The battles are great, the Kong animation is impressive, and the climactic battle between the two titans and the new Mechagodzilla is really well staged. Wingard also fares much better than his predecessor – director Michael Dougherty – did in his gloomy, miserable KOTM, making both the visual effects animation and the overall editing of the assorted battles much easier to comprehend from an audience perspective.
Story wise, though, the movie has clearly been pared down from a much longer narrative, as it follows two groups of characters around — one anchored by Alexander Skarsgard (whose original function to the story must’ve been left on the cutting room floor) and Rebecca Hall, the other the “Godzilla Team” with a returning Millie Bobby Brown — to negligible effect.

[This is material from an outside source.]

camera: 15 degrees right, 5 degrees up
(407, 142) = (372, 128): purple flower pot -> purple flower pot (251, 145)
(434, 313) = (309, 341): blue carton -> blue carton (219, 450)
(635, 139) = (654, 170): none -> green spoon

It’s a welcome shift that the overall “feel” is looser and lighter than the previous Warner Godzilla movies, but there are still clear and obvious gaps in how the screenplay was assembled, as character relationships are abrupt and the ending so perfunctory all it generates is a shrug of the shoulders. And the bizarre “upside down” world building for Kong is just ludicrous from the get-go (does Kong really want to sit on a cavernous throne like Gandalf in this weird universe? Okay…)

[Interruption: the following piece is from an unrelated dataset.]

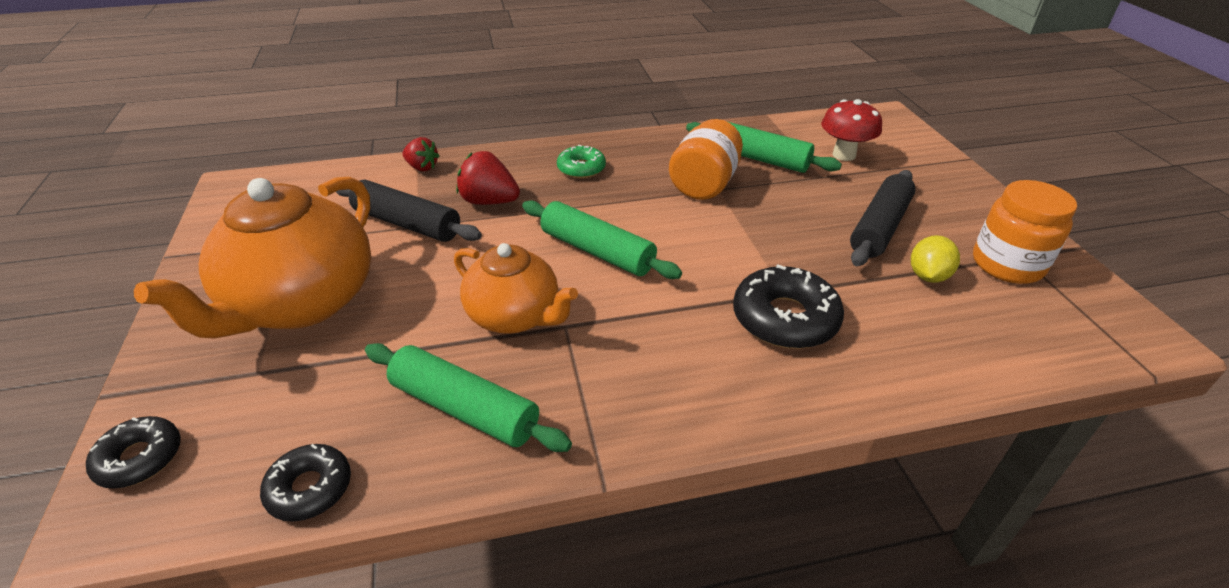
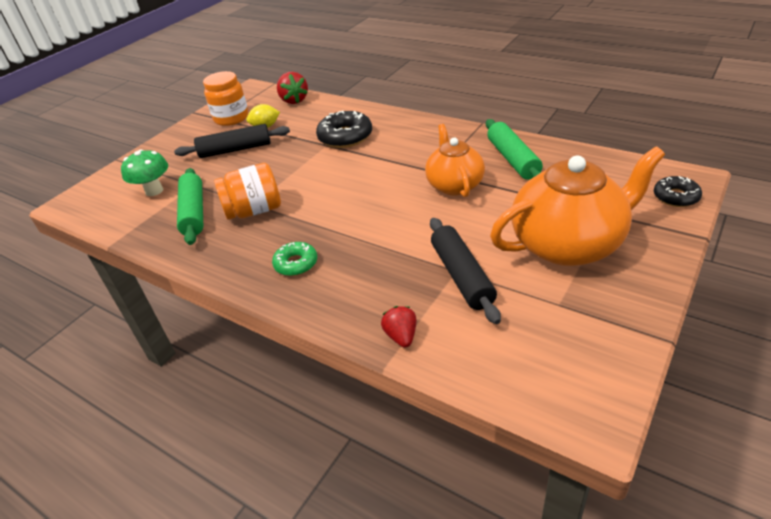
camera: 130 degrees left, 0 degrees up
(310, 488) = (595, 158): black donut -> none
(489, 201) = (389, 266): red strawberry -> red strawberry (294, 100)
(597, 251) = (373, 199): green rolling pin -> none
(844, 155) = (154, 191): red mushroom -> green mushroom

Overall, if you’re willing to accept the shortcomings and embrace the silliness, “Godzilla Vs. Kong” still gets the job done — the colors alone make for a dynamic HDR demo reel — but like a lot of modern films that rank high on the “Tomato Meter,” it’s nothing that resembles a great movie, even of the popcorn variety. It also comes up short compared to Gareth Edwards’ 2014 “Godzilla,” which remains the best film of this cycle, warts and all.
Warner’s outstanding 4K UHD presentation of “Godzilla Vs. Kong” is now available along with Atmos sound and a Digital HD copy. The combo pack also includes the Blu-Ray and a slew of behind-the-scenes featurettes.

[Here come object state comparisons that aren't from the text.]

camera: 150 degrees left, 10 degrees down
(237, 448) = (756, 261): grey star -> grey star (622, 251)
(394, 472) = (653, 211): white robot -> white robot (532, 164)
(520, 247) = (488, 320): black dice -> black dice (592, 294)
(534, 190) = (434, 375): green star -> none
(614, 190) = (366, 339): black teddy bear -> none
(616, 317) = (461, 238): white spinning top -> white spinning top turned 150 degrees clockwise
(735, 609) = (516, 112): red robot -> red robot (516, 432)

THE LOVEBIRDS DVD (86/94 mins., 2020, R/Unrated; Paramount): One of the first films that went straight to Netflix after COVID initially hit was this agreeable farce starring comics Kumail Nanjiani and Issa Rae as a couple who try to rekindle the spark that brought them together after they get wrapped up in a murder and assorted mayhem. Michael Showalter gets a load of mileage out of the chemistry between both comics, who are quite likeable in this setting and laughs that – while firmly R rated – don’t stray as far over the line into the “raunch zone” as one might fear. Paramount’s DVD (1.85, 5.1) is now available featuring both the R-rated “theatrical cut” and an Unrated, extended version with a Digital Copy, deleted scenes and a gag reel included on the supplemental side.
New from the “Paramount Presents” line is a long-anticipated Blu-Ray of cult favorite MOMMIE DEAREST as well as the superior 1959 VistaVision western LAST TRAIN FROM GUN HILL (94 mins., 1959). This John Sturges-directed affair pits marshal Kirk Douglas against cattle baron (and old friend) Anthony Quinn, whose minion (and son) just murdered Douglas’ Indian wife. Strong character drama and engaged performances from both stars make this highly recommended for genre fans, the movie co-starring later TV mainstays Carolyn Jones and Earl Holliman and boasting a Dimitri Tiomkin score. Paramount’s gorgeous Blu-Ray (1.85) hails from another superb remaster with a brief Leonard Maltin tribute to the film, trailers and a Digital HD code.